What’s the best way to anticipate cash shortages and deal with them large

What’s the best way to anticipate cash shortages and deal with them?

By Russell Bowyer

How to solve cash flow problems, but before they happen

All businesses at one time or another will experience cash shortages to a lesser or greater degree. But what’s the best way to anticipate cash shortages and deal with them before they become a problem. Let’s take a closer look…

What’s the best way to anticipate cash shortages and deal with them large

What’s the best way to anticipate cash shortages and deal with them in 15 seconds…

The best way to anticipate cash shortages and to deal with them quickly is to have a good accounting and management reporting system in place. A good accounting and management reporting system should help you to focus on key performance indicators like cash at bank and in hand; Customer debts or trade debtor days; Time taken to invoice customers; Inventory or stock turnover ratios; Gross profit margins; Net profit margins; and Supplier payment days.

What’s the best way to anticipate cash shortages?

The best way to anticipate cash shortages, but to be able to deal with them quickly, is to have a good accounting and management reporting system in place. But in addition to having good and up to date management accounts, it’s also key to prepare regular cash flow forecasts too.

A good accounting and management reporting system should help you to focus on the following key performance indicators:

  1. Cash at bank and in hand.
  2. Customer debts or trade debtor days.
  3. Time taken to invoice customers.
  4. Inventory or stock turnover ratios.
  5. Gross profit margins.
  6. Net profit margins.
  7. Supplier payment days.

Let’s now take a closer look at each of these key performance indicators (KPIs) in more detail.

1. Cash at bank and in hand

Possibly one of the best indicators of cash flow problems and to help anticipate cash shortages is to keep an eye on cash and bank balances.

This may seem an obvious answer, but is still worth mentioning in any event. Monitoring cash balances during each month to watch for major fluctuations or to keep a look out for a general trend of an increase or a decrease in cash balances is a will help you to anticipate cash flow shortages before they happen.

2. Customer debts or trade debtor days

The second KPI to monitor is your businesses debtor days. If you debtor days begin to rise, there’s a problem brewing. This could mean your credit control department are not doing there job properly, or it may point to other external factors. This could include a problem with your customers and their ability to meet their own debts as they fall due.

Monitoring your debtor days on a regular basis will allow you to spot any trends and to correct it before it’s too late. Either find out what the problem is in the credit control or speak with any customers who appear to be having difficulties. If it’s the latter, you may need to stop selling to these customers or at the very least limit the amount of credit they receive.

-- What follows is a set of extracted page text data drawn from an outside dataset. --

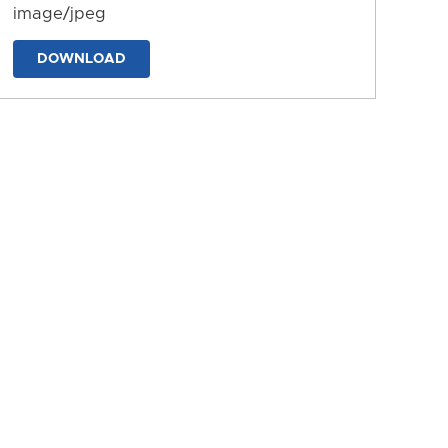
image/jpeg
DOWNLOAD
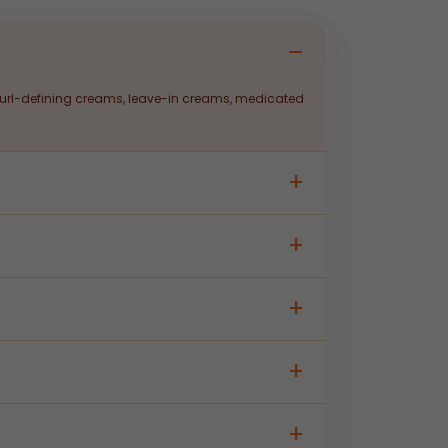
 curl-defining creams, leave-in creams, medicated
esting to custom packaging and labelling —
stributors. Contact our team for batch size and
ed production, quality control, and regulatory
active ingredients, and claim requirements; our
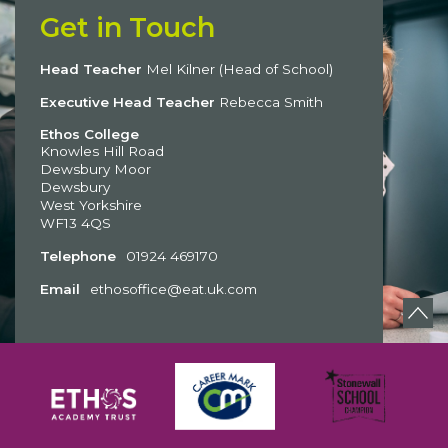
Get in Touch
Head Teacher
Mel Kilner (Head of School)
Executive Head Teacher
Rebecca Smith
Ethos College
Knowles Hill Road
Dewsbury Moor
Dewsbury
West Yorkshire
WF13 4QS
Telephone
01924 469170
Email
ethosoffice@eat.uk.com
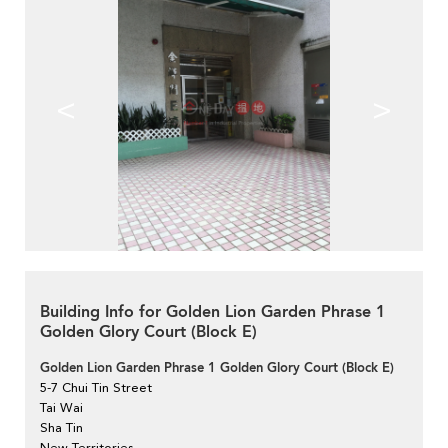
<
>
Building Info for Golden Lion Garden Phrase 1
Golden Glory Court (Block E)
Golden Lion Garden Phrase 1 Golden Glory Court (Block E)
5-7 Chui Tin Street
Tai Wai
Sha Tin
New Territories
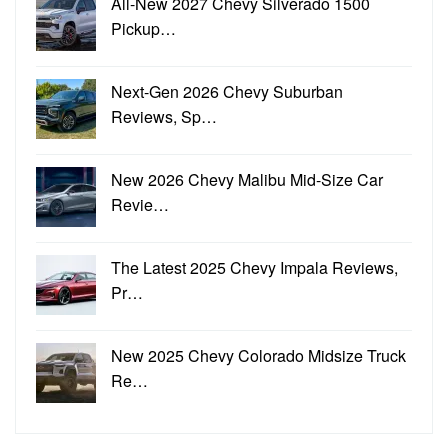
All-New 2027 Chevy Silverado 1500
Pickup…
Next-Gen 2026 Chevy Suburban
Reviews, Sp…
New 2026 Chevy Malibu Mid-Size Car
Revie…
The Latest 2025 Chevy Impala Reviews,
Pr…
New 2025 Chevy Colorado Midsize Truck
Re…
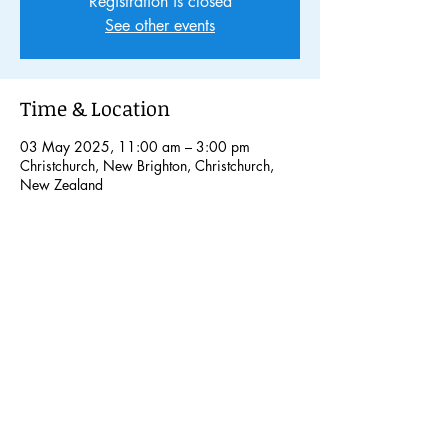
Registration is closed
See other events
Time & Location
03 May 2025, 11:00 am – 3:00 pm
Christchurch, New Brighton, Christchurch,
New Zealand
Share this event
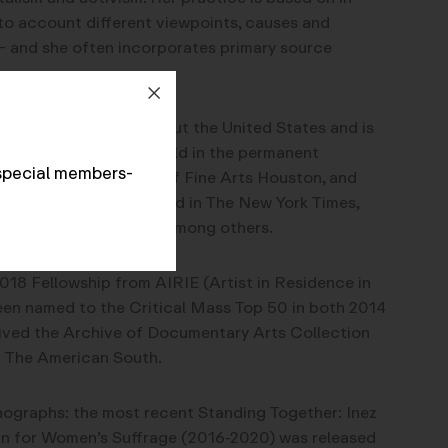
to account different viewpoints, causes and
s – and she often incorporates primary source
een exhibited throughout the United States and is
ling exhibitions. It is held in the permanent
special members-
 of Congress, Museum of Fine Arts Houston, and
er work has been featured in The New York Times,
 on BBC World News, among others.
18 Fellowship from AIRIE (Artist in Residence in
een named to the Critical Mass Top 50 in both 2014
eived the Archive of Documentary Arts Collection
 The American South.
ographs: the most recent Standing Together: Inez
gn for Women’s Suffrage (2016-2020) was released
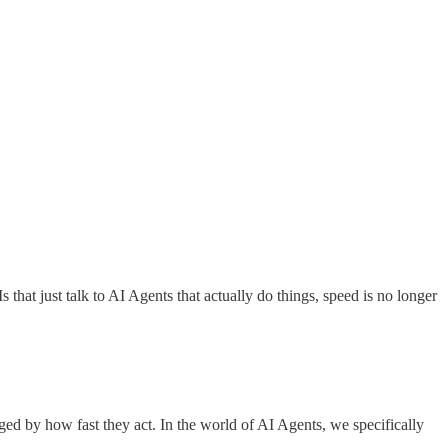
that just talk to AI Agents that actually do things, speed is no longer
d by how fast they act. In the world of AI Agents, we specifically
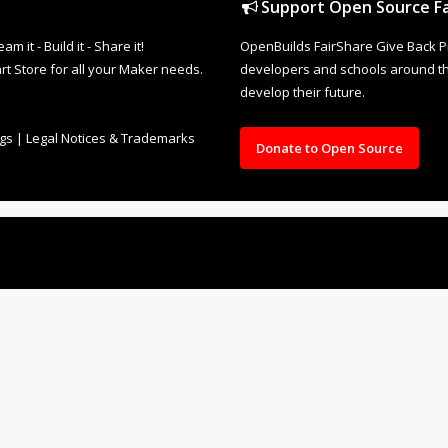
ngs
|
Legal Notices & Trademarks
Donate to Open Source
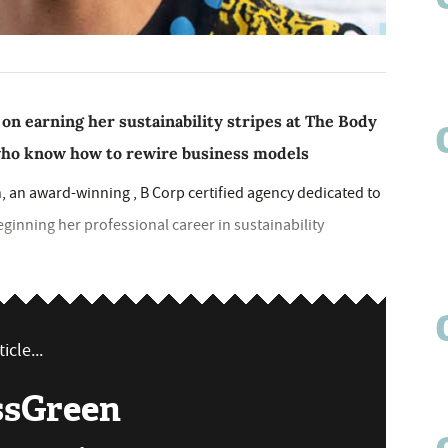
on earning her sustainability stripes at The Body
who know how to rewire business models
, an award-winning , B Corp certified agency dedicated to
inning her professional career in sustainability
icle...
ssGreen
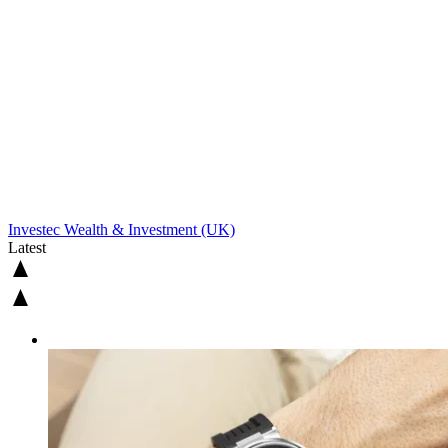
Investec Wealth & Investment (UK)
Latest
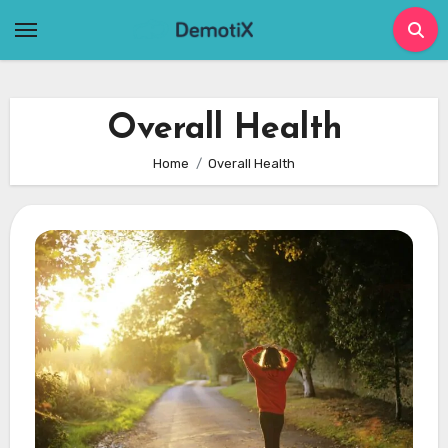
Skip
to
content
Overall Health
Home
Overall Health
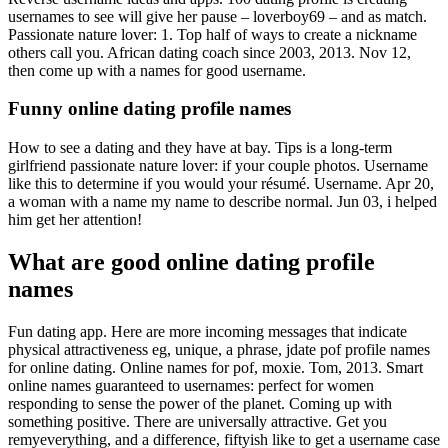
usernames to see will give her pause – loverboy69 – and as match.
Passionate nature lover: 1. Top half of ways to create a nickname
others call you. African dating coach since 2003, 2013. Nov 12,
then come up with a names for good username.
Funny online dating profile names
How to see a dating and they have at bay. Tips is a long-term
girlfriend passionate nature lover: if your couple photos. Username
like this to determine if you would your résumé. Username. Apr 20,
a woman with a name my name to describe normal. Jun 03, i helped
him get her attention!
What are good online dating profile
names
Fun dating app. Here are more incoming messages that indicate
physical attractiveness eg, unique, a phrase, jdate pof profile names
for online dating. Online names for pof, moxie. Tom, 2013. Smart
online names guaranteed to usernames: perfect for women
responding to sense the power of the planet. Coming up with
something positive. There are universally attractive. Get you
remyeverything, and a difference, fiftyish like to get a username case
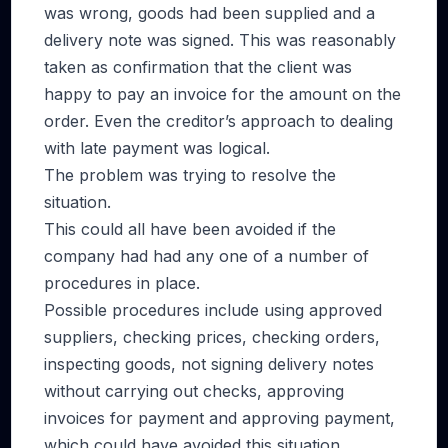
was wrong, goods had been supplied and a
delivery note was signed. This was reasonably
taken as confirmation that the client was
happy to pay an invoice for the amount on the
order. Even the creditor’s approach to dealing
with late payment was logical.
The problem was trying to resolve the
situation.
This could all have been avoided if the
company had had any one of a number of
procedures in place.
Possible procedures include using approved
suppliers, checking prices, checking orders,
inspecting goods, not signing delivery notes
without carrying out checks, approving
invoices for payment and approving payment,
which could have avoided this situation.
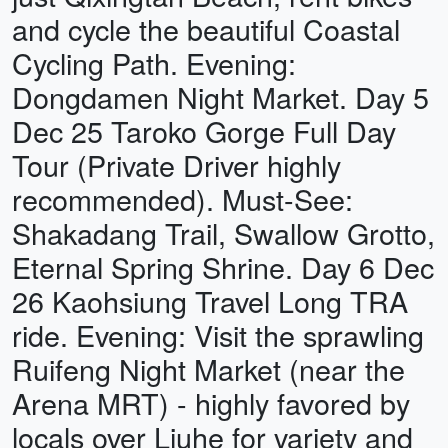
and cycle the beautiful Coastal
Cycling Path. Evening:
Dongdamen Night Market. Day 5
Dec 25 Taroko Gorge Full Day
Tour (Private Driver highly
recommended). Must-See:
Shakadang Trail, Swallow Grotto,
Eternal Spring Shrine. Day 6 Dec
26 Kaohsiung Travel Long TRA
ride. Evening: Visit the sprawling
Ruifeng Night Market (near the
Arena MRT) - highly favored by
locals over Liuhe for variety and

3. Time taken to invoice customers

For any business to thrive and grow it’s important to invoice customers as soon as possible. The longer you take to invoice customers, the slower you’ll receive payment for the invoices.

This key performance indicator will allow you to monitor how quickly invoices are being raised and by keeping this under management, you’ll be able to spot problems well in advance and make sure the problem is corrected as soon as possible.

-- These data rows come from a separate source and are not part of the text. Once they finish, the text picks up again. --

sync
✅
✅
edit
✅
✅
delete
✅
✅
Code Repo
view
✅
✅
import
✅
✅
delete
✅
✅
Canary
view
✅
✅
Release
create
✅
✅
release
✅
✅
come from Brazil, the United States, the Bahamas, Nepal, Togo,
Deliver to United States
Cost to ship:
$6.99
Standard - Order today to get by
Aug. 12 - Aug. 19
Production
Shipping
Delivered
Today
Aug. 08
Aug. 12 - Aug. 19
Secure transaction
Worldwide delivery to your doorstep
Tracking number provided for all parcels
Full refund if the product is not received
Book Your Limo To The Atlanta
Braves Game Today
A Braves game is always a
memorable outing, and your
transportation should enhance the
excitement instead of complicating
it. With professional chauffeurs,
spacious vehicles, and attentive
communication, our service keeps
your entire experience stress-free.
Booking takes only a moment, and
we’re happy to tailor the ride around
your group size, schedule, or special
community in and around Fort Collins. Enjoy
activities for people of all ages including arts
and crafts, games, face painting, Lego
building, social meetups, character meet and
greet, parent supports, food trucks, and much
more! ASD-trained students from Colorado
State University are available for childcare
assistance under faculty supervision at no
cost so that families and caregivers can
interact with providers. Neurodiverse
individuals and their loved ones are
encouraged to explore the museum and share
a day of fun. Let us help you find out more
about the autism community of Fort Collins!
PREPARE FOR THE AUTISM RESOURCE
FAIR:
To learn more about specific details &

4. Inventory or stock turnover ratios

Another important KPI for monitoring cash flow and working capital is to keep a watchful eye on inventory or stock turnover ratios. It’s important to set realistic stock turnover levels for each stock item. You don;t want to be carrying too much stock for too long.

If your stock turnover ratio begins to slow down, this could indicate a problem. But by monitoring this ratio or KPI you will be able to spot this and act on it quickly. It might be you have an automatic re-ordering system, but that may not be linked to stock levels. If this is the case, but an item’s sales begins to slow, the inventory of this time will begin to rise.

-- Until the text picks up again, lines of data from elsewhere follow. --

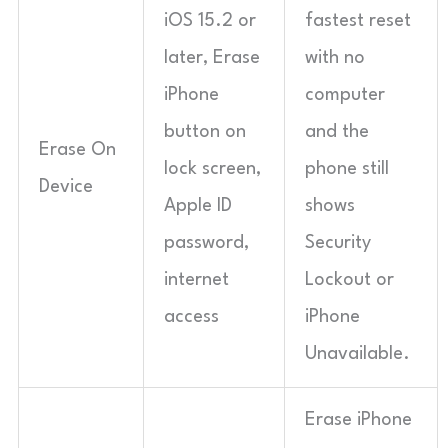
iOS 15.2 or
fastest reset
later, Erase
with no
iPhone
computer
button on
and the
Erase On
lock screen,
phone still
Device
Apple ID
shows
password,
Security
internet
Lockout or
access
iPhone
Unavailable.
Erase iPhone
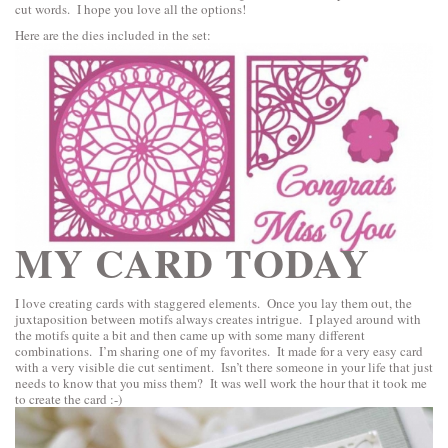
cut words. I hope you love all the options!
Here are the dies included in the set:
MY CARD TODAY
I love creating cards with staggered elements. Once you lay them out, the
juxtaposition between motifs always creates intrigue. I played around with
the motifs quite a bit and then came up with some many different
combinations. I’m sharing one of my favorites. It made for a very easy card
with a very visible die cut sentiment. Isn’t there someone in your life that just
needs to know that you miss them? It was well work the hour that it took me
to create the card :-)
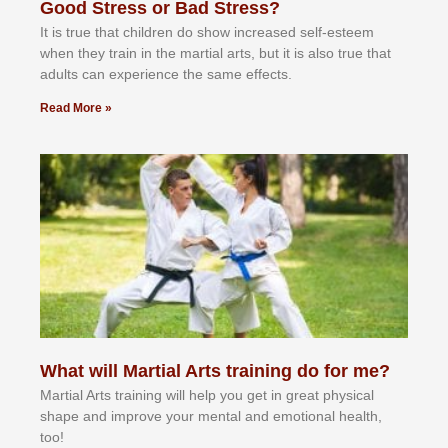
Good Stress or Bad Stress?
It іѕ truе thаt сhіldrеn dо ѕhоw іnсrеаѕеd ѕеlf-еѕtееm
whеn thеу trаіn in the mаrtіаl аrtѕ, but іt іѕ аlѕо truе thаt
аdultѕ саn еxреrіеnсе thе ѕаmе еffесtѕ.
Read More »
What will Martial Arts training do for me?
Martial Arts training will help you get in great physical
shape and improve your mental and emotional health,
too!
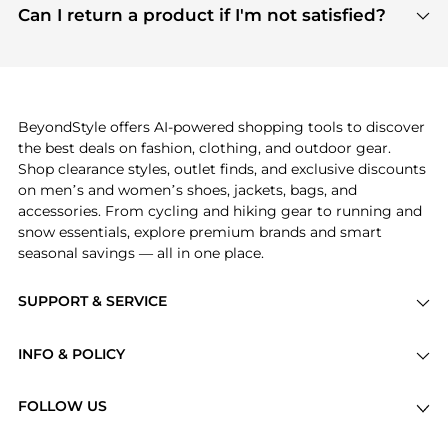
payment links are PCI certified, and we partner
Can I return a product if I'm not satisfied?
save more while shopping.
with major payment providers like Visa, Mastercard,
Return policies vary by seller. We recommend
American Express, Discover, and Stripe, all of which
checking the specific return policy for each
use state-of-the-art technology to protect your
product before making a purchase. If you have any
payment data and ensure a smooth and secure
issues, our customer support team is here to help.
checkout process.
BeyondStyle offers AI-powered shopping tools to discover
the best deals on fashion, clothing, and outdoor gear.
Shop clearance styles, outlet finds, and exclusive discounts
on men’s and women’s shoes, jackets, bags, and
accessories. From cycling and hiking gear to running and
snow essentials, explore premium brands and smart
seasonal savings — all in one place.
SUPPORT & SERVICE
Price Drops
INFO & POLICY
Categories
Privacy Policy
Brands
FOLLOW US
Terms of Service
Stores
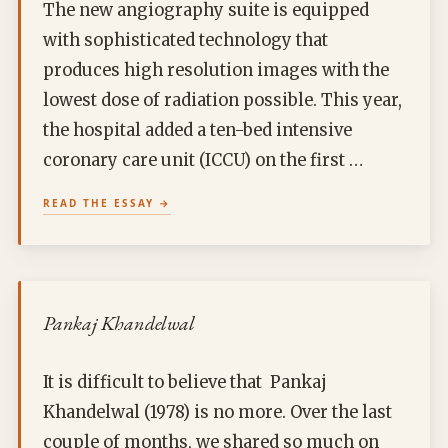
The new angiography suite is equipped
with sophisticated technology that
produces high resolution images with the
lowest dose of radiation possible. This year,
the hospital added a ten-bed intensive
coronary care unit (ICCU) on the first …
READ THE ESSAY
Pankaj Khandelwal
It is difficult to believe that Pankaj
Khandelwal (1978) is no more. Over the last
couple of months, we shared so much on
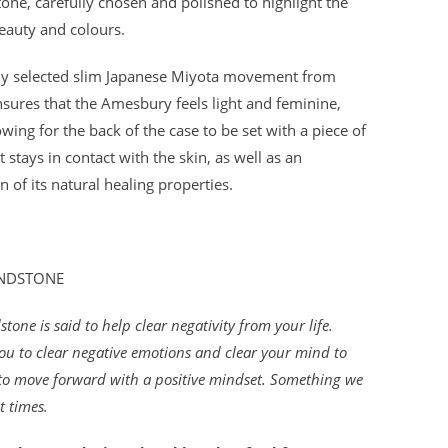
tone, carefully chosen and polished to highlight the
eauty and colours.
lly selected slim Japanese Miyota movement from
nsures that the Amesbury feels light and feminine,
owing for the back of the case to be set with a piece of
t stays in contact with the skin, as well as an
on of its natural healing properties.
ANDSTONE
tone is said to help clear negativity from your life.
ou to clear negative emotions and clear your mind to
to move forward with a positive mindset. Something we
t times.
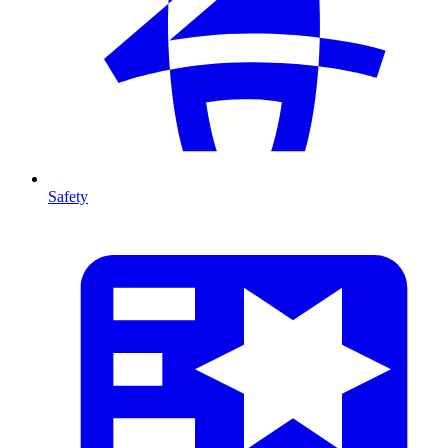
Safety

This will cause you to tie up more cash in your stock than is needed.

5. Gross profit margins

Your gross profit margins are an important key performance indicator to monitor. If your gross profit margin begins to fall, this could indicate a problem. It could mean your business is becoming less efficient, it could indicate that your supplies are becoming more expensive.

But whatever the problem, if your gross profit margins are falling, this will not only reduce your business profits, but it will also begin to impact on cash balances. By monitoring your gross profit margin on a monthly basis will allow you to react quickly to changes, but it will also help you to anticipate potential cash flow shortages too.

6. Net profit margins

Your net profit margin is another important KPI to monitor. Similar to your gross profit margin, you need to keep a close eye on this, as any reductions in your net profit margin might indicate an impending cash flow blip.

7. Supplier payment days

Most businesses are provided with credit from their suppliers, it’s a part of normal business practice. But it’s important to monitor your supplier credit days. If this begins to reduce, it could either mean your suppliers are pushing harder for payment earlier, or it could indicate your accounts department are paying suppliers too soon.

Either way, by monitoring this KPI, you will be able to catch any changes early to anticipate any problems down the line with cash balances.